#### Task
Quote all of the data below exactly, please.

#### Available data
§

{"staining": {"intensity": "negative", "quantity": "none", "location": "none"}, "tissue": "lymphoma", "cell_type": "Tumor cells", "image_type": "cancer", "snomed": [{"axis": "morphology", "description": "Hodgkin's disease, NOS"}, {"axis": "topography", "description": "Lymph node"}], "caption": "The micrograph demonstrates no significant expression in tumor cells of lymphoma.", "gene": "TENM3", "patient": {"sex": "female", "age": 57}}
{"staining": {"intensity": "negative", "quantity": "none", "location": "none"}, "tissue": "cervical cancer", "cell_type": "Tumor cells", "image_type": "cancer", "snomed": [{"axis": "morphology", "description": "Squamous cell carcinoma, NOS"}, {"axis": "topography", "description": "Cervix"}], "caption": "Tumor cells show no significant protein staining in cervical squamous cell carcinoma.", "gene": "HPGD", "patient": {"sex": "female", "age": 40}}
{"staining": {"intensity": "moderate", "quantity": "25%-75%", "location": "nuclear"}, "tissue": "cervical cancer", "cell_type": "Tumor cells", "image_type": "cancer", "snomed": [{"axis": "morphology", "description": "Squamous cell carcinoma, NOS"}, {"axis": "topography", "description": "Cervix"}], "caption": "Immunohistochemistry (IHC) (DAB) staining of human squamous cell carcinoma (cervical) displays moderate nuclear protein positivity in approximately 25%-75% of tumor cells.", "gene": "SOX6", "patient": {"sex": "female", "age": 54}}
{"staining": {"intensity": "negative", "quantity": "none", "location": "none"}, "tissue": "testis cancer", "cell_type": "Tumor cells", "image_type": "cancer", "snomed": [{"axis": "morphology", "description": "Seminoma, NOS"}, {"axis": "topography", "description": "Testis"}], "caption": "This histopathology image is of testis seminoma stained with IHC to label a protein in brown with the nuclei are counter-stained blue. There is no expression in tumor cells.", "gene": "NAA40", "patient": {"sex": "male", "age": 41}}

§

#### Written solution
{"staining": {"intensity": "negative", "quantity": "none", "location": "none"}, "tissue": "lymphoma", "cell_type": "Tumor cells", "image_type": "cancer", "snomed": [{"axis": "morphology", "description": "Hodgkin's disease, NOS"}, {"axis": "topography", "description": "Lymph node"}], "caption": "The micrograph demonstrates no significant expression in tumor cells of lymphoma.", "gene": "TENM3", "patient": {"sex": "female", "age": 57}}
{"staining": {"intensity": "negative", "quantity": "none", "location": "none"}, "tissue": "cervical cancer", "cell_type": "Tumor cells", "image_type": "cancer", "snomed": [{"axis": "morphology", "description": "Squamous cell carcinoma, NOS"}, {"axis": "topography", "description": "Cervix"}], "caption": "Tumor cells show no significant protein staining in cervical squamous cell carcinoma.", "gene": "HPGD", "patient": {"sex": "female", "age": 40}}
{"staining": {"intensity": "moderate", "quantity": "25%-75%", "location": "nuclear"}, "tissue": "cervical cancer", "cell_type": "Tumor cells", "image_type": "cancer", "snomed": [{"axis": "morphology", "description": "Squamous cell carcinoma, NOS"}, {"axis": "topography", "description": "Cervix"}], "caption": "Immunohistochemistry (IHC) (DAB) staining of human squamous cell carcinoma (cervical) displays moderate nuclear protein positivity in approximately 25%-75% of tumor cells.", "gene": "SOX6", "patient": {"sex": "female", "age": 54}}
{"staining": {"intensity": "negative", "quantity": "none", "location": "none"}, "tissue": "testis cancer", "cell_type": "Tumor cells", "image_type": "cancer", "snomed": [{"axis": "morphology", "description": "Seminoma, NOS"}, {"axis": "topography", "description": "Testis"}], "caption": "This histopathology image is of testis seminoma stained with IHC to label a protein in brown with the nuclei are counter-stained blue. There is no expression in tumor cells.", "gene": "NAA40", "patient": {"sex": "male", "age": 41}}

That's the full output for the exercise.